▶ Passage fourni:
________________________________________
Où est-il perdu ce temps insouciant où nous partions sur ces routes, sans craintes, toujours surpris de la gentillesse et du sens de l'hospitalité.

J'arrête-là, ne sachant véritablement plus comment me tenir, les deux épaules douloureuses, impossible de rester assise, à plat dos, à plat ventre.

AnneAnne

J'essaierai plus tard, je commence un traitement anti-inflammatoire.




2 juillet 2014 Roger 2

Jérusalem le deux juillet deux mil quatorze à dix neuf heures trente, heure israélienne. J'attends que vous soyez à la même heure.
Journée très chaude où il faut beaucoup boire pour ne pas se dessécher.

AnneAnne,
Je reprends ce courriel sans me souvenir de ce que j'ai écrit ce matin.
Serait – ce une petite partie de mon journal de la journée du premier juillet ?
Tu demandes qui est avec cette personne sur la photo, mais je ne sais pas de quelle photo il s'agit.
Je dois faire monter les archives. Ce soir, je suis trop paresseux pour le faire.
Le voyage en Iran, suite.
Nous sommes restés, Serge et moi, deux jours à Istanbul, pour nous reposer et visiter un peu cette ville. J'ai gardé le goût des sardines grillées, servies de la barque accostée à la jetée où nous nous tenions, pour les déguster.
J'ai gardé dans mes yeux ce bleu merveilleux des céramiques de l'église Sainte-Sophie.
Les essais des enfants qui voulait toucher la moto et que nous devions défendre pour ne pas continuer le voyage à pied. A l'hôtel, la porte ne fermait pas, alors nous avions posé le matelas contre cette porte.
Les restaurants et les odeurs de ces plats cuisinés noyés dans l'huile jusqu'au cou.
La confiture de roses avec le café turc, assis dans un petit café avant de reprendre la route. Une route longue. Nous avons mis plus d'un jour à rouler avant d'arriver au bas du plateau iranien. Tout un parcours difficile. Traverser les villages était une épreuve : la grande spécialité des garçons, en guise de salut, était d’exhiber leur sexe.
________________________________________
▶ Consigne A:
D'après le passage fourni, pourquoi fallait-il empêcher les enfants de toucher la moto, et pourquoi le matelas a-t-il été posé contre la porte de l'hôtel ?
▶ Consigne B:
Poursuivez le récit du voyage en Iran du passage fourni, à partir de sa dernière phrase.
________________________________________
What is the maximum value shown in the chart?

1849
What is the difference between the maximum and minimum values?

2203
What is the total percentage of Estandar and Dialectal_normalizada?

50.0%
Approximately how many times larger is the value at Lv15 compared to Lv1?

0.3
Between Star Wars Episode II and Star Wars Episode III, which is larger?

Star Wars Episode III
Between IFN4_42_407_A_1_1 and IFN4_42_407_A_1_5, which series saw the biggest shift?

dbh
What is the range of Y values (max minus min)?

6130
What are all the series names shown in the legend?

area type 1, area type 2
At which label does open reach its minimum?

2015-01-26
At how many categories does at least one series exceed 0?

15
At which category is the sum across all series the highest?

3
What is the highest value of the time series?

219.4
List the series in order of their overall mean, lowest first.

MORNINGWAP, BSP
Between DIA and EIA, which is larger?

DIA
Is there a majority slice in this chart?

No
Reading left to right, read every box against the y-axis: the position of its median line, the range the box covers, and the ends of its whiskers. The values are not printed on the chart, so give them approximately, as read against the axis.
________________________________________
▶ Réponse A:
Il fallait empêcher les enfants de toucher la moto pour ne pas devoir continuer le voyage à pied. Le matelas a été posé contre la porte parce que celle-ci ne fermait pas.

▶ Réponse B:
Nous avons commencé la montée vers l'Iran, qui fut longue. Arrivés à Tabriz avant le coucher du soleil, nous avons pu admirer cette couleur turquoise d'un ciel magnifique.
Nous avons été aussi très touchés par un accueil chaleureux où le premier geste était de nous apporter de l'eau.
Nous étions entrés dans un autre monde. Tout était très différent : les paysages, la gentillesse de ce peuple, la douceur de leur langue… Après le passage de l'Europe à l'Asie, je pouvais comparer avec ma sensibilité de petit faux pied-noir, la gentillesse ou l'agressivité des pays que nous avions traversés.
J'étais passé, même vite et inconscient dans trois continents.
Le fil qui reliait ces voyages n’était pas la curiosité ni faire du tourisme mais mon obsession constante de la musique et la découverte des personnes possédant ce don.
J'avais l'intuition que je trouverais et je l'ai trouvée : l'unité d'une vie artistique et spirituelle.
De Tabriz, en passant par les villages et les petites villes, nous sommes arrivés à Téhéran.

Je devrais consulter une carte pour me souvenir de l’itinéraire et des noms.
AnneAnne,
Je continuerai plus tard.
Mes yeux me brûlent un peu. Je fais comme Shéhérazade, je te fais attendre pour ne pas mourir si je finis d’écrire les histoires.
Je sens qu'il me faut plus d'une page pour sentir la chaleur de l'écriture.
M'échauffer à ne pouvoir arrêter d'écrire.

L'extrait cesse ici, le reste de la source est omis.